The Council on Postsecondary Education has launched a new process to review and certify cultural competency credential programs offered by Kentucky colleges and universities. The Cultural Competency Credential Certification Program was unveiled at the Council’s 2021 Higher EDquity Symposium hosted by Western Kentucky University.

“Being able to effectively communicate with those from different backgrounds, appreciating intersectionality and being open to diverse perspectives are essential skills for today’s workforce,” said Dawn Offutt, CPE’s executive director of initiatives for diversity, equity and inclusion. “This statewide certification process is a way to ensure Kentucky students, faculty and staff at our public colleges and universities are getting high-quality, consistent opportunities to develop well-defined competencies.”

The Council requires Kentucky’s public higher education institutions to include strategies to increase cultural competency on campuses in their annual diversity, equity and inclusion plans. One option is for colleges to offer micro-credentials to students, staff and faculty.

To earn a cultural competency micro-credential, faculty and staff are required to complete a minimum of eight professional development hours, while students are required to complete at least six credit hours of coursework. The cultural competency framework provides a foundation for aligning curriculum with learning outcomes for identifying and rectifying personal and organizational biases, increasing self-awareness, developing social skills around diversity and developing an action plan to advocate for equity.

For the purposes of this process, micro-credentials for students are defined as “institutional acknowledgements of academic, evidenced-based competencies that result in essential skills and may be part of college coursework, but may or may not be directly awarded university, college, department and program credit.” Micro-credentials do not replace classes, certificates or degrees.

The process for an institution’s micro-credential program to be recognized as a certified Kentucky Cultural Competency Credential begins with submitting a proposal for review by the Council’s Cultural Competency Advisory Council, a group of faculty and staff representatives from Kentucky’s two- and four-year public institutions. The advisory council will then provide feedback and may suggest modifications to the program before the institution submits it for final approval by CPE’s Academic and Strategic Initiatives Committee.

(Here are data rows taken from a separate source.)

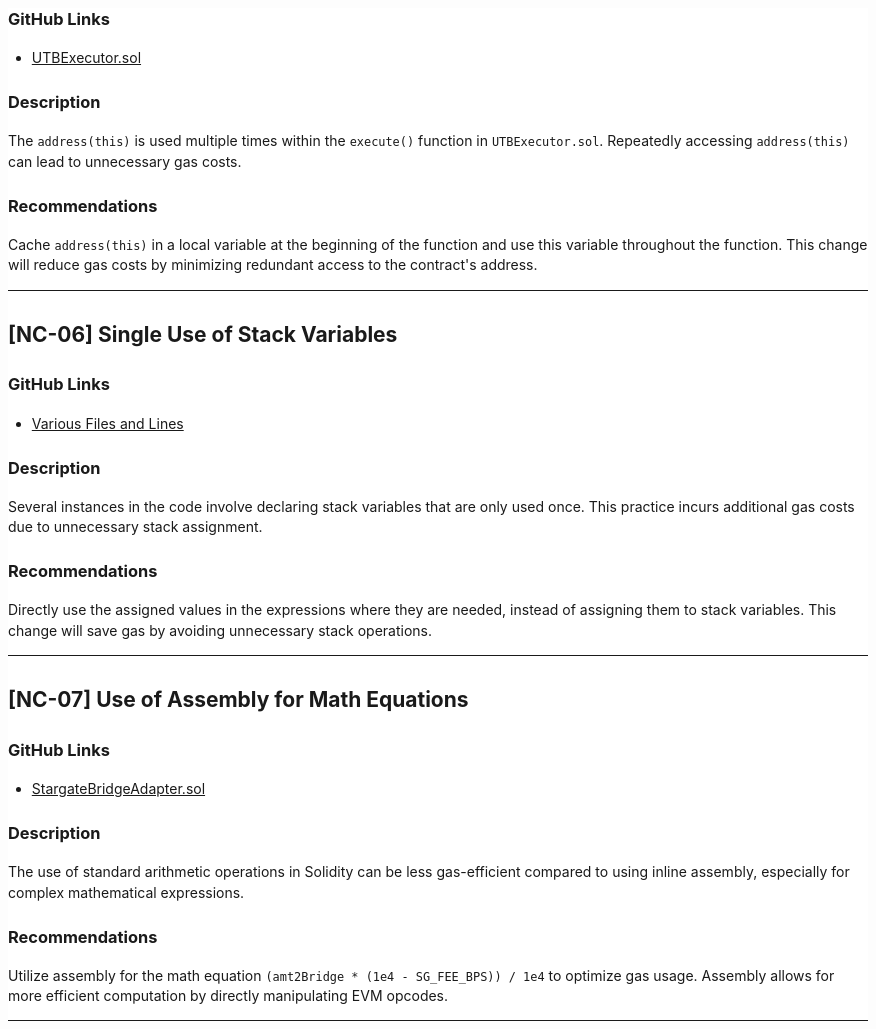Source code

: ### GitHub Links

- [UTBExecutor.sol](https://github.com/code-423n4/2024-01-decent/blob/main/src/UTBExecutor.sol)

### Description

The `address(this)` is used multiple times within the `execute()` function in `UTBExecutor.sol`. Repeatedly accessing `address(this)` can lead to unnecessary gas costs.

### Recommendations

Cache `address(this)` in a local variable at the beginning of the function and use this variable throughout the function. This change will reduce gas costs by minimizing redundant access to the contract's address.

---

## <a name="NC-06"></a>[NC-06] Single Use of Stack Variables

### GitHub Links

- [Various Files and Lines](https://github.com/code-423n4/2024-01-decent)

### Description

Several instances in the code involve declaring stack variables that are only used once. This practice incurs additional gas costs due to unnecessary stack assignment.

### Recommendations

Directly use the assigned values in the expressions where they are needed, instead of assigning them to stack variables. This change will save gas by avoiding unnecessary stack operations.

---

## <a name="NC-07"></a>[NC-07] Use of Assembly for Math Equations

### GitHub Links

- [StargateBridgeAdapter.sol](https://github.com/code-423n4/2024-01-decent/blob/main/src/bridge_adapters/StargateBridgeAdapter.sol)

### Description

The use of standard arithmetic operations in Solidity can be less gas-efficient compared to using inline assembly, especially for complex mathematical expressions.

### Recommendations

Utilize assembly for the math equation `(amt2Bridge * (1e4 - SG_FEE_BPS)) / 1e4` to optimize gas usage. Assembly allows for more efficient computation by directly manipulating EVM opcodes.

---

“The workplace is becoming increasingly diverse, and our global economy often requires employees to work in cross-cultural environments,” said CPE President Aaron Thompson. “We are doing students a disservice if we don’t provide them with structured, intentional systems to gain cultural competencies while they are still in college. Changing demographics are also reflected on college campuses. Faculty and staff must be able to establish trust with a diverse student population and model the values of equity, diversity and inclusion in their daily interactions.”